--- PROBLEM TO WORK ON ---
The number of lines below that contain the word "process" is all that the answer should hold.

== Segment start ==

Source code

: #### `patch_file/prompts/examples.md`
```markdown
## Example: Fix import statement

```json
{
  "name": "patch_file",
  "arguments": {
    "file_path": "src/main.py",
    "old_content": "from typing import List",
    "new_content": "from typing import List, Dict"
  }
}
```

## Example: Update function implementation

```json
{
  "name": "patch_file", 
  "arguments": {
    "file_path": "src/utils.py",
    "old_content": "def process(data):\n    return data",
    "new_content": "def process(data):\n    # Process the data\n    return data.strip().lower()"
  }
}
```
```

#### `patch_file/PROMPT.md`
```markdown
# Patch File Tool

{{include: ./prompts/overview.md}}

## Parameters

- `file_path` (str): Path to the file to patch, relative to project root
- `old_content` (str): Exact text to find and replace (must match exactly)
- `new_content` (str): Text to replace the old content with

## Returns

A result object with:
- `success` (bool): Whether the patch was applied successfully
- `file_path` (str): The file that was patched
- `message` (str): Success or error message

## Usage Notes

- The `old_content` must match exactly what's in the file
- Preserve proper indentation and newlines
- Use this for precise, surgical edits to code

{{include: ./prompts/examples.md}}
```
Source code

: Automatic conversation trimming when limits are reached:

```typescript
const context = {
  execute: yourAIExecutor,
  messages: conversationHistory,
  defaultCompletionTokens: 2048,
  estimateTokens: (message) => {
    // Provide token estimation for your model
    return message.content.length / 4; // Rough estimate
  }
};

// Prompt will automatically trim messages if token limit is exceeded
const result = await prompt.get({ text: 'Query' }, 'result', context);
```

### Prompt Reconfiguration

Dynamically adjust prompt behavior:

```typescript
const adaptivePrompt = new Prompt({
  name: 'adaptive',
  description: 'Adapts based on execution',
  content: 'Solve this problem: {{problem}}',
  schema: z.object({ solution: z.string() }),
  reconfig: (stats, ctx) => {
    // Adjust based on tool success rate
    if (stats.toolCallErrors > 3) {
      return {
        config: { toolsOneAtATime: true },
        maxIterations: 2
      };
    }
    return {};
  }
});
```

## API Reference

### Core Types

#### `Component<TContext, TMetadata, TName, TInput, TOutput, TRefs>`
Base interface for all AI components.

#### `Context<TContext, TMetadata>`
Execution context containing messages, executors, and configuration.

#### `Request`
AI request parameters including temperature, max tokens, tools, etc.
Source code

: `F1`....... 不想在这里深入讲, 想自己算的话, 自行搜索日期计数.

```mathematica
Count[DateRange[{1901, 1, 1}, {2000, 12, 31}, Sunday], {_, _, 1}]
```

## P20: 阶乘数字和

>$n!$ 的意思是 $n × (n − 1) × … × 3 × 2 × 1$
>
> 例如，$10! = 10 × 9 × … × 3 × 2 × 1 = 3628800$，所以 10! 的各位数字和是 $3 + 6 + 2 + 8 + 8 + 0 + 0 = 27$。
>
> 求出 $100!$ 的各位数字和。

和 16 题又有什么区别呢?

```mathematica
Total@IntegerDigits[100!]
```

== Segment end ==

--- SOLUTION TO THE PROBLEM ---
2